> **REQUIRED WORK**
Every line with the word "rate" in it should be extracted from the data that follows.

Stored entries
┌──
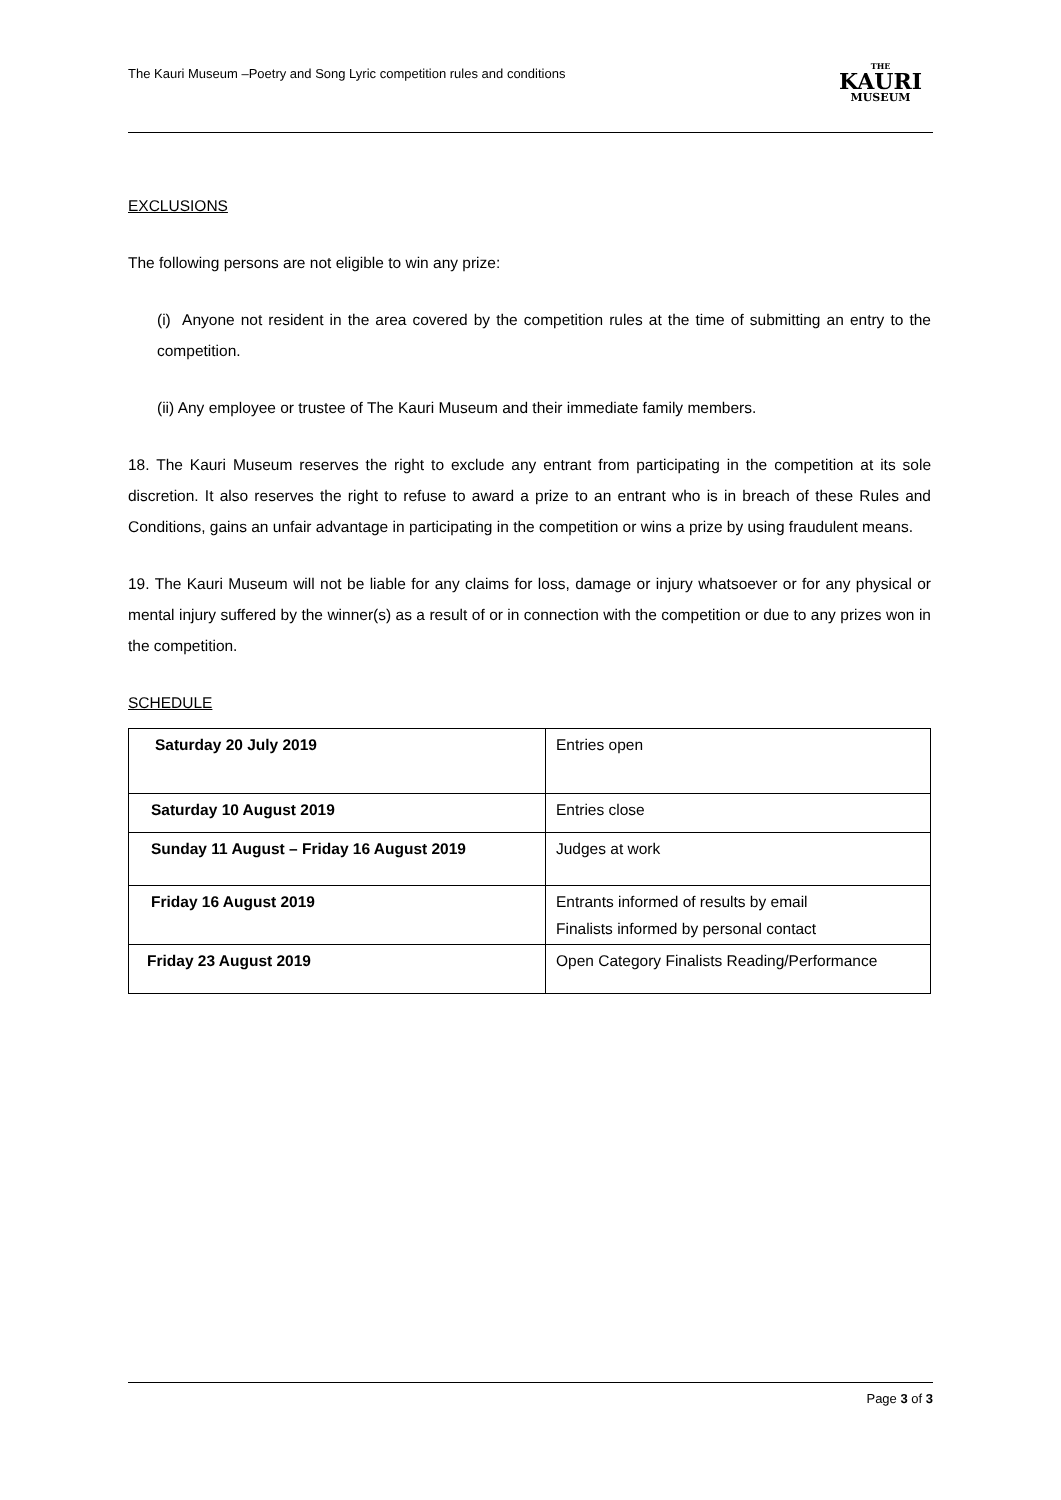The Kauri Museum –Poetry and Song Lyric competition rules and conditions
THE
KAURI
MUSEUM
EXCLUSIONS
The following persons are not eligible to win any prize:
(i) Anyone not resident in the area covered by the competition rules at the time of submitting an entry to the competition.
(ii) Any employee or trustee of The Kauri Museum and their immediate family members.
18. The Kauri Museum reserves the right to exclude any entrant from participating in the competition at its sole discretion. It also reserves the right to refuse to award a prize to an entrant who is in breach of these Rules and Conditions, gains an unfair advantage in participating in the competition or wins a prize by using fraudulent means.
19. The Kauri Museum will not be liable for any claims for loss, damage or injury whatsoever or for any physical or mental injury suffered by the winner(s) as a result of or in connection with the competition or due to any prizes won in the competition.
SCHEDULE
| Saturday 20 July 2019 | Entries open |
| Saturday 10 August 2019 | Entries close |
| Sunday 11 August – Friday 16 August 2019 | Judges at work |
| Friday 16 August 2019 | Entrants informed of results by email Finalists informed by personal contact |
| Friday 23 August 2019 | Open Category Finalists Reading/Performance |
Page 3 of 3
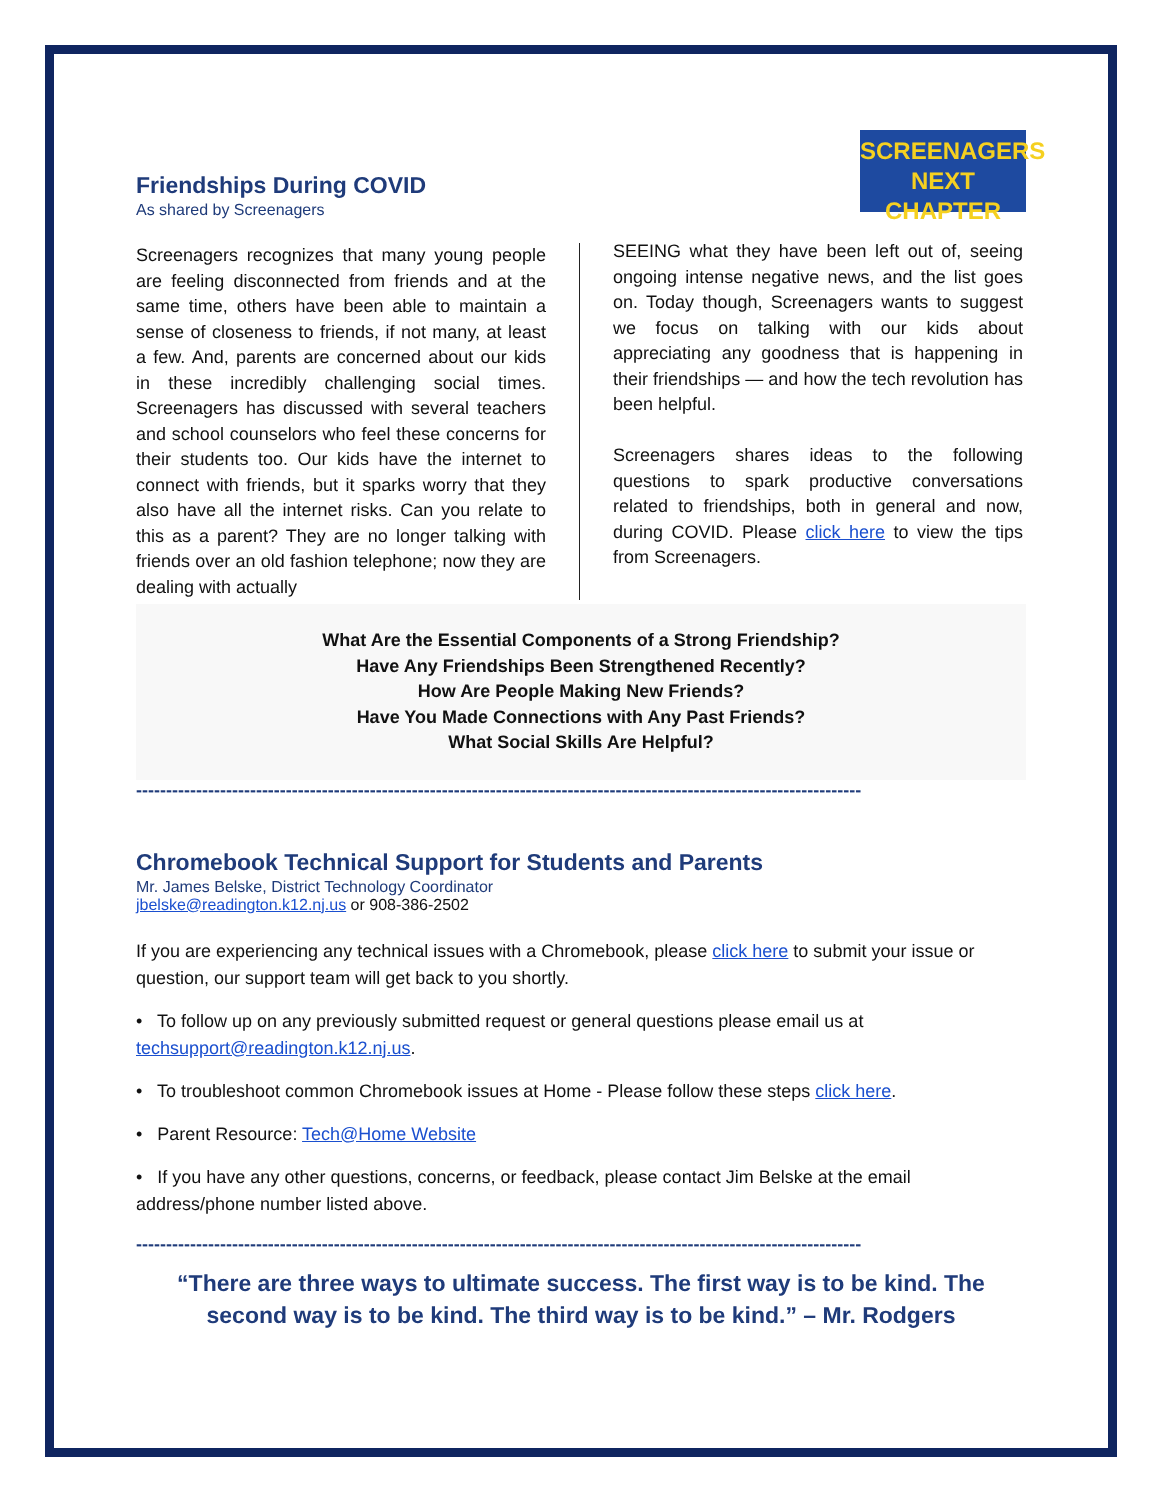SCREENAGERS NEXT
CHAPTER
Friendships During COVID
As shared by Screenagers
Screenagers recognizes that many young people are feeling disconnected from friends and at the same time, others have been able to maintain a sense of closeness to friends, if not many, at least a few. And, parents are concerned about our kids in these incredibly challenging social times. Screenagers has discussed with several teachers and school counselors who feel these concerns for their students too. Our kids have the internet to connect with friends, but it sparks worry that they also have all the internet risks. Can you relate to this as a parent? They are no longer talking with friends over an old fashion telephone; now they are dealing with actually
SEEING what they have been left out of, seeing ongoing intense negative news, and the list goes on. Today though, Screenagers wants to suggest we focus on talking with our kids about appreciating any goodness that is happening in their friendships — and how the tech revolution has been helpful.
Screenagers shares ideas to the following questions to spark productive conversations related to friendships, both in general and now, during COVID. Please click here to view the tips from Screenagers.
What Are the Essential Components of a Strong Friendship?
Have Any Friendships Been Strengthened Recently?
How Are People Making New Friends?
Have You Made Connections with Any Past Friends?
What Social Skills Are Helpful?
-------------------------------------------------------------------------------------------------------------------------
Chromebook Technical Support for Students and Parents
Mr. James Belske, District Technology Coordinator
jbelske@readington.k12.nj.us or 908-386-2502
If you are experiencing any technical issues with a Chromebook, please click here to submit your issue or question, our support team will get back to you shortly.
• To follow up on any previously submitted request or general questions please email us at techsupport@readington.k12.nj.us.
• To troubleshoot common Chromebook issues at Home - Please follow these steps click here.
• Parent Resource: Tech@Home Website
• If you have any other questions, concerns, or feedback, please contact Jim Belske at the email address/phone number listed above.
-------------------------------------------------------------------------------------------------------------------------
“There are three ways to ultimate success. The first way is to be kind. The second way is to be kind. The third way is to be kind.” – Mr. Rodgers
└──
┌──
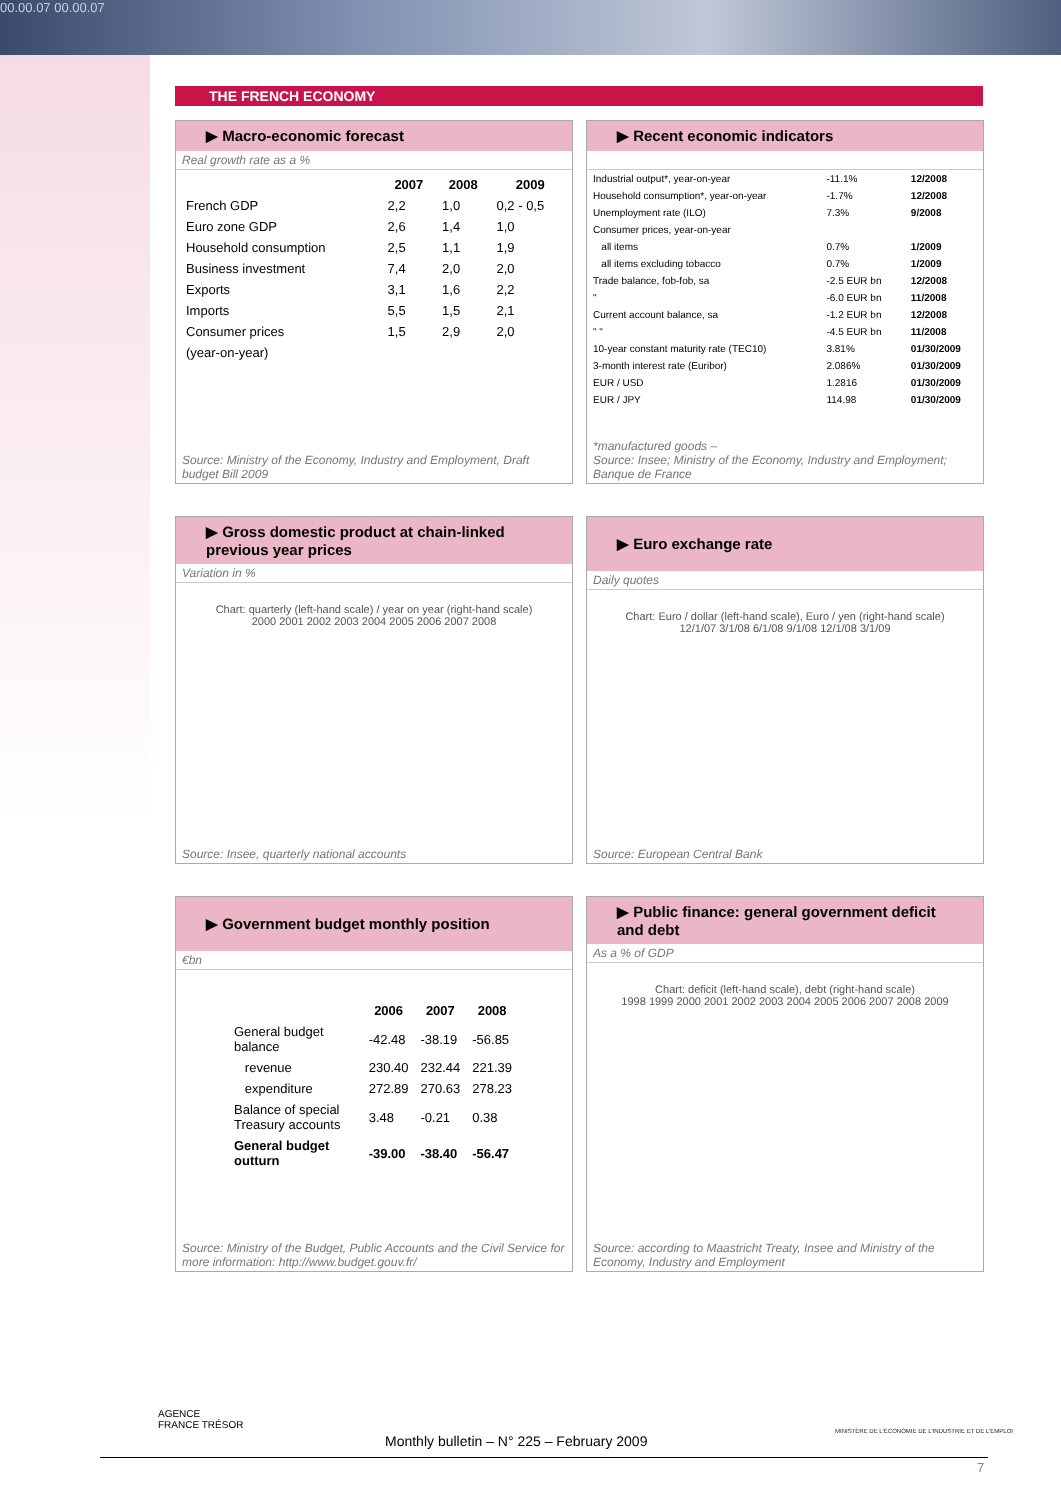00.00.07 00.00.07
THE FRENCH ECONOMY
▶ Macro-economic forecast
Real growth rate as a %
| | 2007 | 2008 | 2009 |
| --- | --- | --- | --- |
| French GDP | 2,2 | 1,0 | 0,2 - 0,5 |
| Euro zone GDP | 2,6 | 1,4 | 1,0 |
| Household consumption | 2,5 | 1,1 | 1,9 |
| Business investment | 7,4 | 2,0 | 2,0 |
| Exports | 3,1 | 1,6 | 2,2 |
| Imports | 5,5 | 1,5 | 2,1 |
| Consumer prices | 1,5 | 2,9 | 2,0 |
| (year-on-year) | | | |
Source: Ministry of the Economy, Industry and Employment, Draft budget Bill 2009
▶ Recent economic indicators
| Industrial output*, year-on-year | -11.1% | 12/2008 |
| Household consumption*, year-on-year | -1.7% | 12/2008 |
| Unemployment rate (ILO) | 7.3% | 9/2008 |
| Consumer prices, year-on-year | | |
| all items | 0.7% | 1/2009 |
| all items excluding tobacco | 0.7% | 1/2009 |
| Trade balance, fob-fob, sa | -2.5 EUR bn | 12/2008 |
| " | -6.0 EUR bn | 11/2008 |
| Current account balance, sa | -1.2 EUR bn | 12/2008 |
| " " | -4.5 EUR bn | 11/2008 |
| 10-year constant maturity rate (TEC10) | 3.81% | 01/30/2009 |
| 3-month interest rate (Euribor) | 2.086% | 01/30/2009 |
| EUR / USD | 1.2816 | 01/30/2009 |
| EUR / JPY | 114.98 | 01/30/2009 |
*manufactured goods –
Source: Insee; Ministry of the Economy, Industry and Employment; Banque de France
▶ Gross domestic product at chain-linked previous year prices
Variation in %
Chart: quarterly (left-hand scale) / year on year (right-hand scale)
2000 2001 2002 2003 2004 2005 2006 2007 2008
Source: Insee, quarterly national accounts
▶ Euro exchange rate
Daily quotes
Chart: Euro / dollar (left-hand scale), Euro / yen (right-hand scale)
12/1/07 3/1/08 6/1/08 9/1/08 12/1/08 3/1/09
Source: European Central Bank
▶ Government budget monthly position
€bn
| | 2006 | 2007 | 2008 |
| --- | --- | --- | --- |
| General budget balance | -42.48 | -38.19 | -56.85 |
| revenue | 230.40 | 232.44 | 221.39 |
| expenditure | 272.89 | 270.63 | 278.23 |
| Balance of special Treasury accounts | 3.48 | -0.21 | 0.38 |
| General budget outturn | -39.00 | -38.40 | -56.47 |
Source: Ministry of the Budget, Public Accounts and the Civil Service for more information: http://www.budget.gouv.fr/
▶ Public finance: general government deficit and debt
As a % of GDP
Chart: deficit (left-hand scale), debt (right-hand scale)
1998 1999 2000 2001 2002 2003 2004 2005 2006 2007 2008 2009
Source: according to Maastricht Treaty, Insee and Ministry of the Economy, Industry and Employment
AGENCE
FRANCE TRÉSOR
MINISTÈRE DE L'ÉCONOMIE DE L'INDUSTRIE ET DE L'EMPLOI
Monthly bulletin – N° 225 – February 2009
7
└──
> **WORKED SOLUTION**
Real growth rate as a %
| Unemployment rate (ILO) | 7.3% | 9/2008 |
| 10-year constant maturity rate (TEC10) | 3.81% | 01/30/2009 |
| 3-month interest rate (Euribor) | 2.086% | 01/30/2009 |
▶ Euro exchange rate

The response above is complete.